* Work instruction A *
The microgrid excerpt below describes the typical structure of the islanded microgrid. List every component that this structure comprises.
* Work instruction B *
Find each line in the rows below that contains the word "shown", and copy those lines.

* Quoted passage *
[Start of Attachment]
A virtual impedance adjustment mechanism based on power sharing errors is developed to dynamically modify the inverter output impedance, and the proportional power distribution under line impedance fluctuations can be ensured.

(4)

Comprehensive simulation validations are conducted covering multiple scenarios, and the performance of the proposed method in improving the power distribution capability of the microgrid is verified.

The rest of this paper is organized as follows. In Section 2, the power distribution principle of the islanded microgrid is analyzed. In Section 3, the improved droop control method with adaptive virtual impedance and the grid impedance identification method are proposed. Simulation results under different conditions are given in Section 4. Conclusions are finally drawn in Section 5.

2. Power Distribution Principle of Islanded Microgrid

The typical structure of the islanded microgrid is illustrated in Figure 1. It comprises DGs, energy storage units, power converters, and loads. When operating in the islanded mode, DG units are responsible for supplying power to the load and providing voltage and frequency support to the system.

2.1. Droop Control

In the low-voltage microgrid, transmission lines are resistive-dominated [24]. To alleviate the coupling between active power and reactive power, droop control needs to be adopted. The control characteristics can be described as

$$\left\{\begin{array}{l}U=U_0-m(P_{\mathrm{i}}-P_0)\\ \omega ={\omega }_0+n(Q_{\mathrm{i}}-Q_0)\end{array}\right.$$

(1)
[End of Attachment]
* Records *
[Start of Attachment]
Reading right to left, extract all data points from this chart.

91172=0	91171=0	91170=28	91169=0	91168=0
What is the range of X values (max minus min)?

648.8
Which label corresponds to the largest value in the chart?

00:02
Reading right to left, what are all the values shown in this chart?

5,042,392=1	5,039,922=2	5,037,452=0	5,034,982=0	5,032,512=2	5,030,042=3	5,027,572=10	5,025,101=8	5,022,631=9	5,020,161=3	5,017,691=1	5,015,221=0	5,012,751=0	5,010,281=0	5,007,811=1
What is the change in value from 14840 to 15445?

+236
[End of Attachment]
[Start of Attachment]
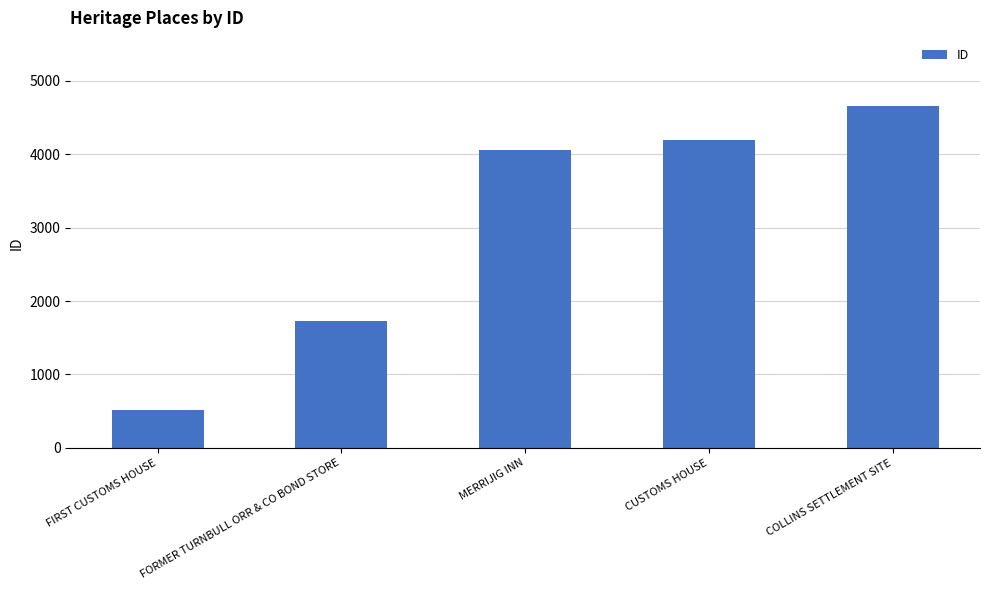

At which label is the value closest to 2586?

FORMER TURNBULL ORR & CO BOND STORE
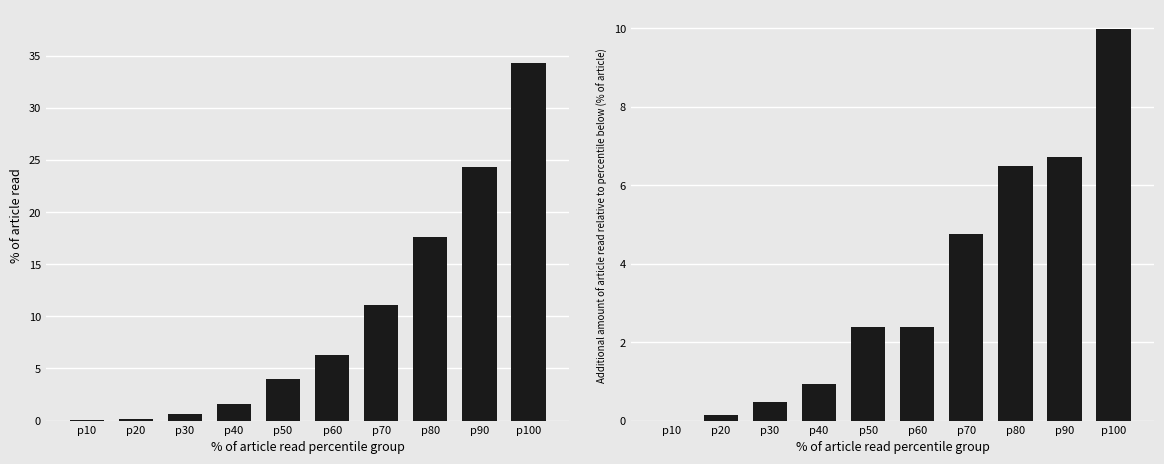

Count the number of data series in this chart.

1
[End of Attachment]
[Start of Attachment]
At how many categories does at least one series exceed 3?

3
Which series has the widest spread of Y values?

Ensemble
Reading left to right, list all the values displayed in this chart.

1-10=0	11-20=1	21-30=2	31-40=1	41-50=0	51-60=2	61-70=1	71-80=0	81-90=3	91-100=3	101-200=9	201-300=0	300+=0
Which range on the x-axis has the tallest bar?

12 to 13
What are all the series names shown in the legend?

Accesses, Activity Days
[End of Attachment]
* Task solution A *
DGs, energy storage units, power converters, loads

* Task solution B *
Reading right to left, what are all the values shown in this chart?
What are all the series names shown in the legend?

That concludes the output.